FMB juga mengimbau umat Islam tidak menghadiri dan mengikuti perayaan Imlek dan Cap Go Meh yang dilakukan oleh masyarakat Tionghoa, serta tidak menggunakan pernak-pernik Imlek dan Cap Go Meh seperti lampion, angpao, petasan, barongsai, serta pernak-pernik lainnya.
FMB bahkan mengimbau umat Islam untuk tidak mengucapkan selamat Tahun Baru Imlek “Gong Xi Fa Cai”, Menurut FMB, dengan mengucapkan Selamat tahun Baru Imlek berarti umat Islam setuju dengan agama kaum Tionghoa, dan ini merupakan pintu kekafiran yang harus dijauhi.
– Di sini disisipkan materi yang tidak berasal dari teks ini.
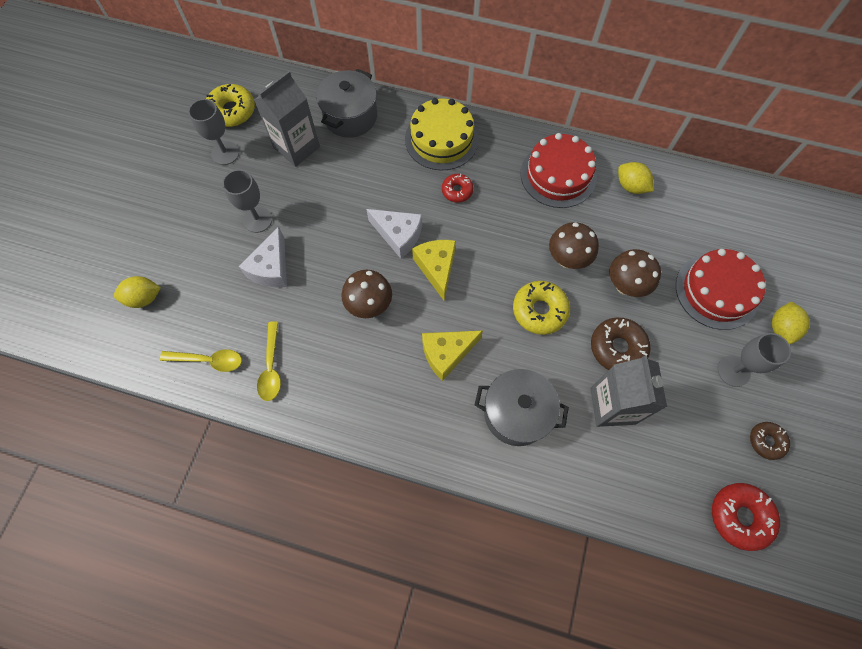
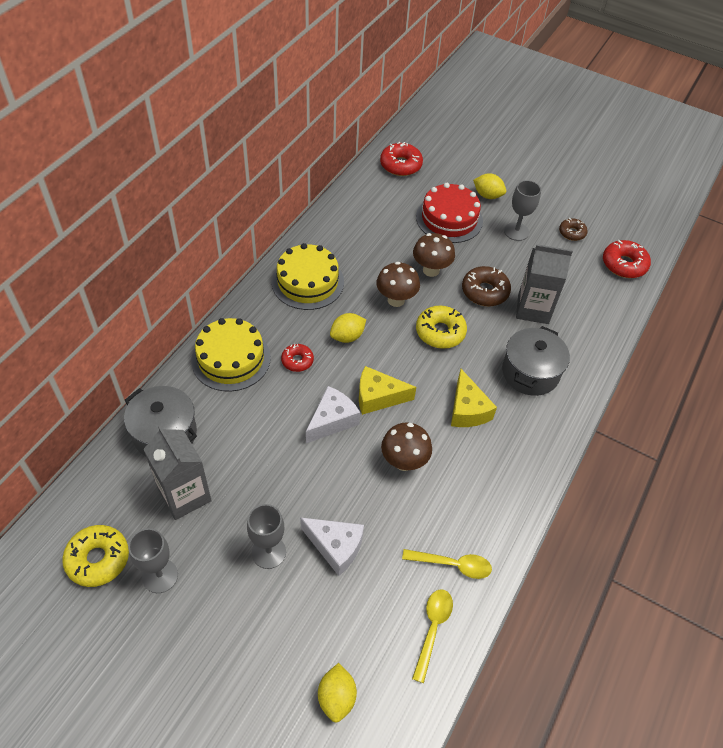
camera: 80 degrees left, 15 degrees down
(558, 175) = (307, 282): red cake -> yellow cake
(631, 186) = (337, 238): yellow lemon -> yellow lemon (347, 336)
(781, 223) = (400, 165): none -> red donut

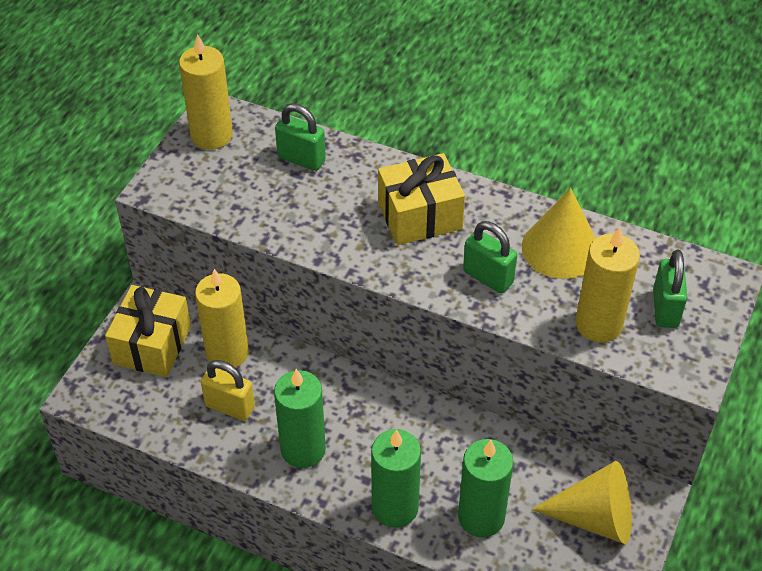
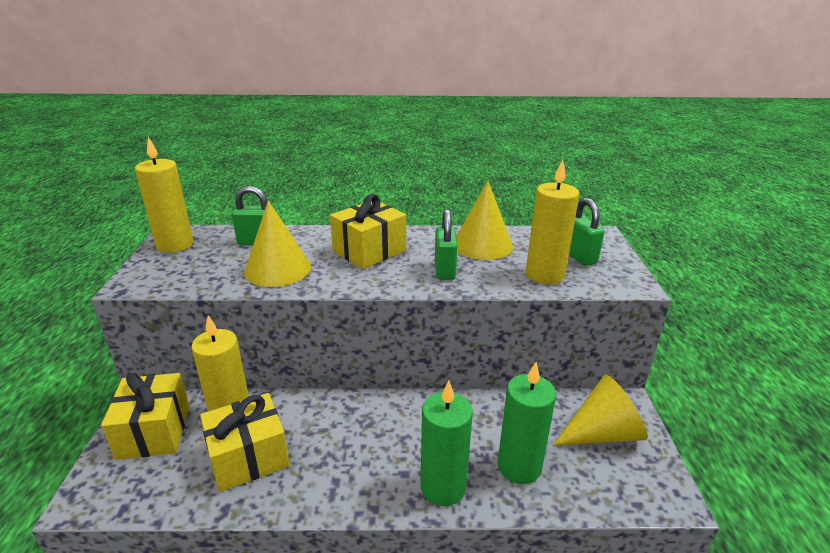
camera: 25 degrees left, 20 degrees down
(230, 407) = (249, 457): yellow padlock -> yellow gift
(303, 449) = (334, 468): green candle -> none
(306, 214) = (278, 269): none -> yellow cone
(488, 277) = (444, 270): green padlock -> green padlock turned 75 degrees clockwise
Menurut Guntur, sudah saatnya sekarang umat Islam di Indonesia bersikap dewasa. “Jangan terkesan serba takut dan minder,” ujar Guntur.
“Umat Islam justru harus menunjukkan bahwa Islam adalah agama yang membawa rahmat bagi seluruh alam, bukan justru mendorong perpecahan dan permusuhan,” pungkasnya.